A Louisiana judge Monday blocked a law that would automatically ban nearly all abortions in the state after the US Supreme Court overturned Roe v. Wade.
Some states including Louisiana have had “trigger laws” on the books that were to go into effect if the landmark 1973 ruling was ever reversed.
With the high court’s decision Friday gutting Roe v. Wade, conservative states with such laws are already moving forward with partial or nearly all-out bans on abortions.
But Judge Robin Giarrusso on Monday at least temporarily sided with Louisiana abortion providers who filed a lawsuit arguing that such a rapid state ban violated their due-process protections.
The plaintiffs, working with the Center for Productive Rights, also asserted that the state’s trigger law did not include a specific date when abortion would be made illegal after Roe’s reversal.

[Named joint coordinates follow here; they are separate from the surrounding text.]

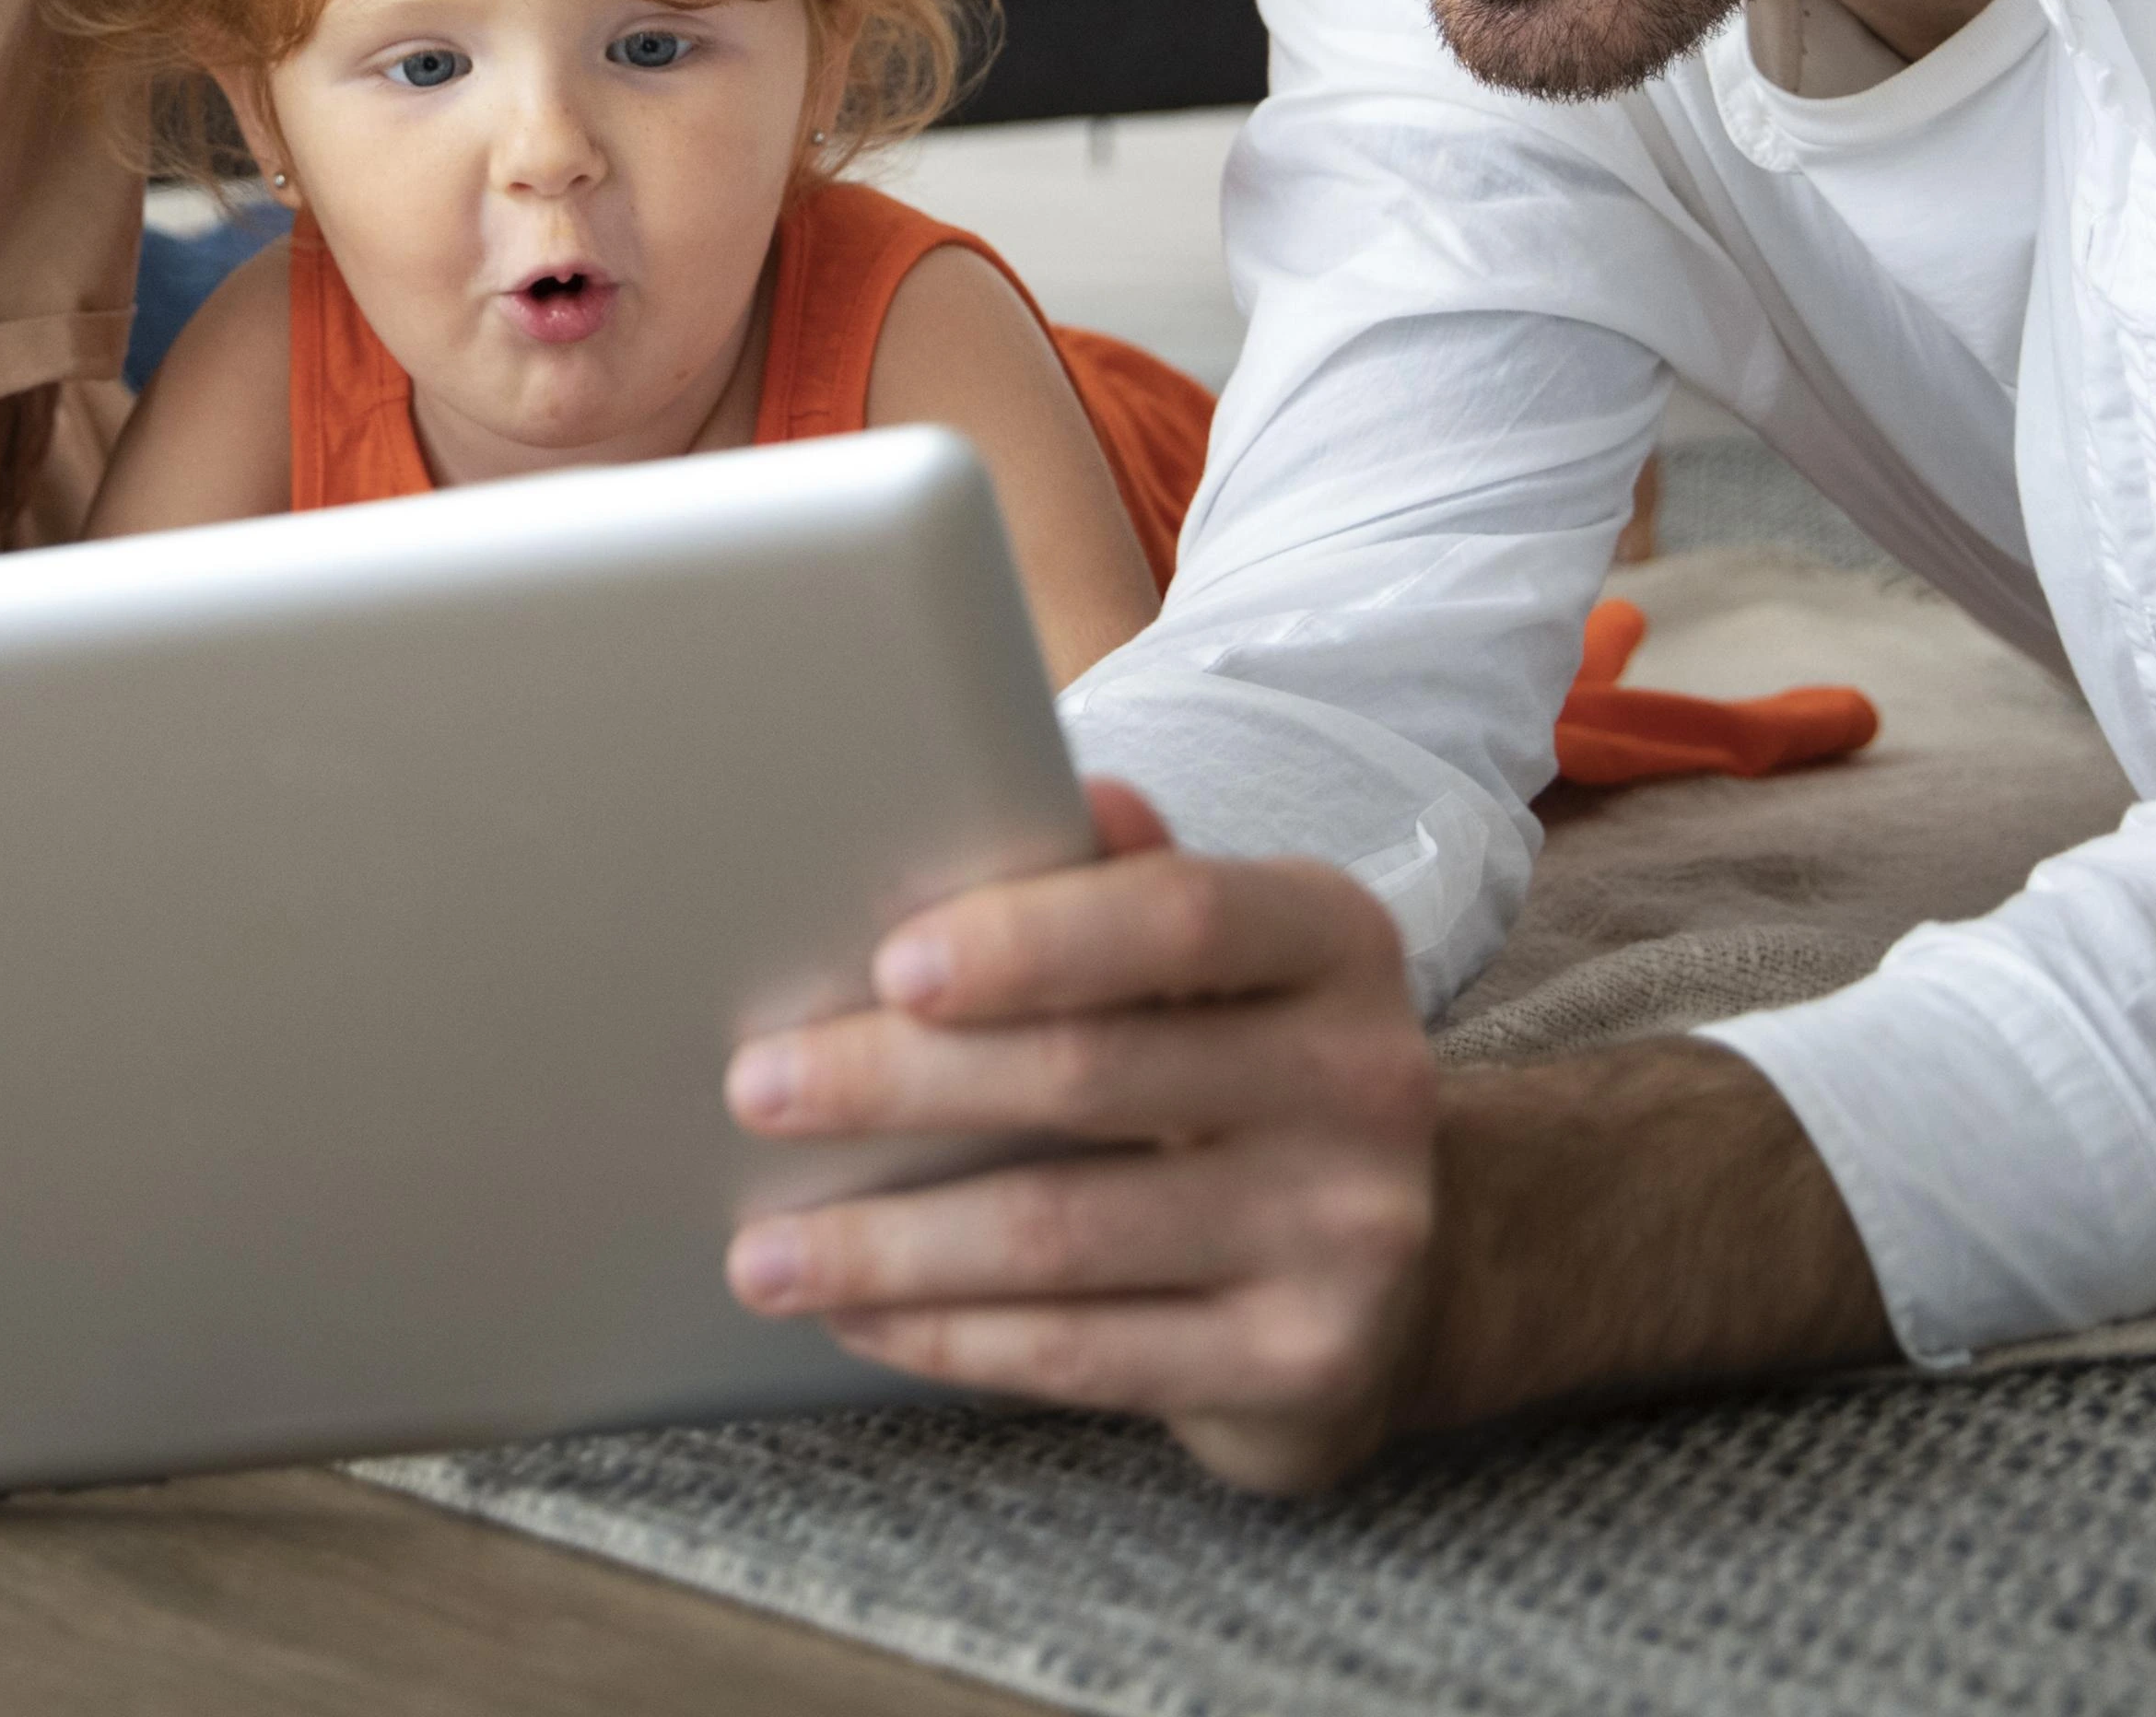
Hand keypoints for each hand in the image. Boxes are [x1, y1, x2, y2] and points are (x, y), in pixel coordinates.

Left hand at [719, 779, 1443, 1491]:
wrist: (1399, 1278)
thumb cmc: (1246, 1073)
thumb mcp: (1220, 966)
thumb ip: (1126, 887)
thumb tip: (1063, 788)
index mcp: (1333, 939)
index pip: (1177, 916)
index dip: (1029, 937)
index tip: (888, 965)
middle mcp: (1364, 1079)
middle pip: (1089, 1074)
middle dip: (897, 1085)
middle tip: (756, 1089)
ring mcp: (1346, 1233)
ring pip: (1063, 1233)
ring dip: (887, 1241)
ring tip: (759, 1249)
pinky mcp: (1303, 1365)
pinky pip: (1085, 1352)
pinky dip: (948, 1333)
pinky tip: (856, 1314)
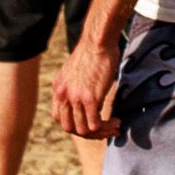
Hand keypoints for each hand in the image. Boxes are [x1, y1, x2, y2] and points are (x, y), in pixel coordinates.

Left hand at [50, 24, 124, 140]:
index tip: (91, 124)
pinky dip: (106, 127)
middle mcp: (63, 95)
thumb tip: (88, 102)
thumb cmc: (93, 52)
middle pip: (70, 128)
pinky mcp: (90, 98)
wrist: (98, 40)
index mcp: (58, 89)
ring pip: (83, 130)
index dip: (76, 125)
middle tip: (105, 130)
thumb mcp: (76, 72)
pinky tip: (116, 122)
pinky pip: (94, 124)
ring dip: (100, 133)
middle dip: (88, 134)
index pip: (60, 118)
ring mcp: (75, 98)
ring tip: (114, 127)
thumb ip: (76, 87)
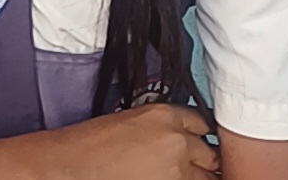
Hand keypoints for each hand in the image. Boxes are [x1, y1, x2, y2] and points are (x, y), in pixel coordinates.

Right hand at [48, 103, 219, 179]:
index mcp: (164, 114)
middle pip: (210, 152)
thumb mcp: (132, 121)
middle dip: (206, 161)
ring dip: (199, 177)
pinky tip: (170, 179)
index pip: (201, 122)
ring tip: (180, 175)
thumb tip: (177, 142)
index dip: (199, 136)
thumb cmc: (93, 145)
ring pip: (208, 177)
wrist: (76, 166)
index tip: (200, 144)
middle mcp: (177, 139)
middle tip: (199, 167)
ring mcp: (178, 169)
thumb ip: (161, 129)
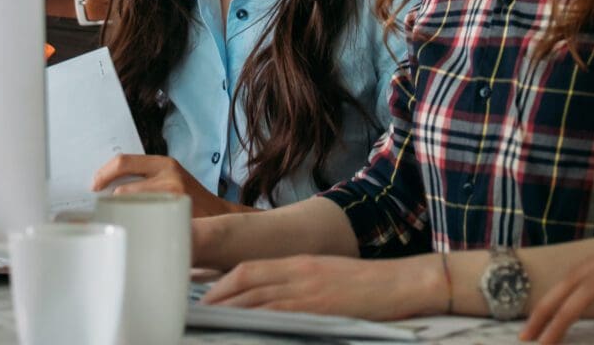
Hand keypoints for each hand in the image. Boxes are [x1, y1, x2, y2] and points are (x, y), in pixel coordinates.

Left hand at [90, 154, 241, 218]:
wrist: (220, 217)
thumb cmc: (190, 200)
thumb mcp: (171, 179)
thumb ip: (146, 179)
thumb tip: (108, 187)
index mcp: (164, 164)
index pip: (124, 162)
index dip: (103, 173)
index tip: (93, 186)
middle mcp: (169, 175)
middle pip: (123, 188)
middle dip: (108, 202)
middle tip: (101, 212)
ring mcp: (172, 196)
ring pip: (131, 206)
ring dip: (120, 215)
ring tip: (116, 223)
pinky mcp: (175, 215)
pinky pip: (144, 221)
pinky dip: (133, 225)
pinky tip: (132, 231)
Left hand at [203, 254, 442, 320]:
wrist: (400, 283)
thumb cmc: (365, 284)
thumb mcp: (324, 274)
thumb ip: (295, 283)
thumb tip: (266, 300)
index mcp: (298, 262)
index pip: (248, 269)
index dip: (222, 284)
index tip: (204, 298)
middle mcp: (298, 272)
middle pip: (246, 283)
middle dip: (217, 299)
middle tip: (194, 314)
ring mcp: (308, 290)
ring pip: (258, 299)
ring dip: (230, 312)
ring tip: (209, 324)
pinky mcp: (321, 308)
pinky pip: (281, 315)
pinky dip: (259, 321)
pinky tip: (246, 330)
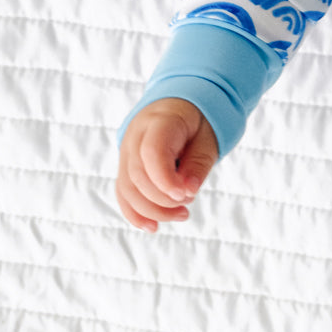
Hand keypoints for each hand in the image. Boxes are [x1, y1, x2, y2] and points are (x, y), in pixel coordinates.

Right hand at [116, 98, 218, 231]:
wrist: (179, 104)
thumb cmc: (198, 122)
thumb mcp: (208, 137)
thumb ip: (198, 163)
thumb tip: (188, 192)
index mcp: (159, 121)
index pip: (152, 153)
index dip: (166, 180)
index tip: (187, 196)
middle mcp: (135, 137)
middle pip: (138, 175)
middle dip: (163, 199)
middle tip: (189, 206)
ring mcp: (126, 151)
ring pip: (127, 188)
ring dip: (151, 210)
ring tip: (182, 215)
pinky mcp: (125, 166)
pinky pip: (123, 192)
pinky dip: (135, 212)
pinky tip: (152, 226)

Giarrusso of Orleans Parrish said she will hold an additional hearing next month before deciding if she will extend the current stay.
The Louisiana trigger law only allows abortions when the mother’s life is in jeopardy and does not specify exceptions for rape or incest.
The reversal of Roe v Wade takes away the federal right to an abortion and now allows states to establish their own related laws.
A total of 13 states — also including Texas, Missouri and Tennessee — have trigger laws that call for the banning of abortion up to 30 days after the overturning of Roe v. Wade.
Penalties for an illegal abortion can include fines and imprisonment.